- SET TASK -
Can you copy out each of the following lines word for word, keeping their order?

- DATA SHOWN -

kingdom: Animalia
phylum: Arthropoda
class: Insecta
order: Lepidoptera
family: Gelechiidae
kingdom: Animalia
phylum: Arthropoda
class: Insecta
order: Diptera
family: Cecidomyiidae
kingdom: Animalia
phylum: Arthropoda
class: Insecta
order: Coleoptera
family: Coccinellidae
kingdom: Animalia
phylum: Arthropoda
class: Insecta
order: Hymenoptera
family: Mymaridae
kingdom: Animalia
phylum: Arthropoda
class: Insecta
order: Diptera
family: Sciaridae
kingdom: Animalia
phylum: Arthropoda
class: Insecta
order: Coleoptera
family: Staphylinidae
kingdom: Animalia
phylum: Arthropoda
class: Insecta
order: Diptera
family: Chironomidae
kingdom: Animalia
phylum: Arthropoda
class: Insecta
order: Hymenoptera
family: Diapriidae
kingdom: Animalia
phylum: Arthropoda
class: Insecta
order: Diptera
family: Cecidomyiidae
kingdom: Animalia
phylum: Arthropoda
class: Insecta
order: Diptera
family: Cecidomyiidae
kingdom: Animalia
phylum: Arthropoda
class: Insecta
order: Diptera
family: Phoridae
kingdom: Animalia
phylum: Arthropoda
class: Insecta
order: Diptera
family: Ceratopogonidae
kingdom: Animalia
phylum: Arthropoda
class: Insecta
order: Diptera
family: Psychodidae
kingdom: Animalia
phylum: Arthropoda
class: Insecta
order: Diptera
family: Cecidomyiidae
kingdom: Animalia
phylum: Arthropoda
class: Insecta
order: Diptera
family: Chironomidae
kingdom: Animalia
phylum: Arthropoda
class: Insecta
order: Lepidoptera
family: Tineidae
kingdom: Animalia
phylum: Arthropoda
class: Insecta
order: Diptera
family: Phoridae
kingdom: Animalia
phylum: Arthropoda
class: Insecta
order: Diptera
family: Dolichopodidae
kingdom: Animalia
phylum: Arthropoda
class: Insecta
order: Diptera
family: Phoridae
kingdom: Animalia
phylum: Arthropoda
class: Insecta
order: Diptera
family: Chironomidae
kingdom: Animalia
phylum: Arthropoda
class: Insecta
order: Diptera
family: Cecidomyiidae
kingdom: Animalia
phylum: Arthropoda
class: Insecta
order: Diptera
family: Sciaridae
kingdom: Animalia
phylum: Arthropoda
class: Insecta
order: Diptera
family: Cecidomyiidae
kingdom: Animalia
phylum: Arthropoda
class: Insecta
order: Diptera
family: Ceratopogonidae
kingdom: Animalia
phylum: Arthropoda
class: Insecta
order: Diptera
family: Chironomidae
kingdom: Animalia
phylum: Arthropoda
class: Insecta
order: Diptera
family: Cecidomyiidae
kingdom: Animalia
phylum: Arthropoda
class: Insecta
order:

- SOLUTION TO THE PROBLEM -
kingdom: Animalia
phylum: Arthropoda
class: Insecta
order: Lepidoptera
family: Gelechiidae
kingdom: Animalia
phylum: Arthropoda
class: Insecta
order: Diptera
family: Cecidomyiidae
kingdom: Animalia
phylum: Arthropoda
class: Insecta
order: Coleoptera
family: Coccinellidae
kingdom: Animalia
phylum: Arthropoda
class: Insecta
order: Hymenoptera
family: Mymaridae
kingdom: Animalia
phylum: Arthropoda
class: Insecta
order: Diptera
family: Sciaridae
kingdom: Animalia
phylum: Arthropoda
class: Insecta
order: Coleoptera
family: Staphylinidae
kingdom: Animalia
phylum: Arthropoda
class: Insecta
order: Diptera
family: Chironomidae
kingdom: Animalia
phylum: Arthropoda
class: Insecta
order: Hymenoptera
family: Diapriidae
kingdom: Animalia
phylum: Arthropoda
class: Insecta
order: Diptera
family: Cecidomyiidae
kingdom: Animalia
phylum: Arthropoda
class: Insecta
order: Diptera
family: Cecidomyiidae
kingdom: Animalia
phylum: Arthropoda
class: Insecta
order: Diptera
family: Phoridae
kingdom: Animalia
phylum: Arthropoda
class: Insecta
order: Diptera
family: Ceratopogonidae
kingdom: Animalia
phylum: Arthropoda
class: Insecta
order: Diptera
family: Psychodidae
kingdom: Animalia
phylum: Arthropoda
class: Insecta
order: Diptera
family: Cecidomyiidae
kingdom: Animalia
phylum: Arthropoda
class: Insecta
order: Diptera
family: Chironomidae
kingdom: Animalia
phylum: Arthropoda
class: Insecta
order: Lepidoptera
family: Tineidae
kingdom: Animalia
phylum: Arthropoda
class: Insecta
order: Diptera
family: Phoridae
kingdom: Animalia
phylum: Arthropoda
class: Insecta
order: Diptera
family: Dolichopodidae
kingdom: Animalia
phylum: Arthropoda
class: Insecta
order: Diptera
family: Phoridae
kingdom: Animalia
phylum: Arthropoda
class: Insecta
order: Diptera
family: Chironomidae
kingdom: Animalia
phylum: Arthropoda
class: Insecta
order: Diptera
family: Cecidomyiidae
kingdom: Animalia
phylum: Arthropoda
class: Insecta
order: Diptera
family: Sciaridae
kingdom: Animalia
phylum: Arthropoda
class: Insecta
order: Diptera
family: Cecidomyiidae
kingdom: Animalia
phylum: Arthropoda
class: Insecta
order: Diptera
family: Ceratopogonidae
kingdom: Animalia
phylum: Arthropoda
class: Insecta
order: Diptera
family: Chironomidae
kingdom: Animalia
phylum: Arthropoda
class: Insecta
order: Diptera
family: Cecidomyiidae
kingdom: Animalia
phylum: Arthropoda
class: Insecta
order:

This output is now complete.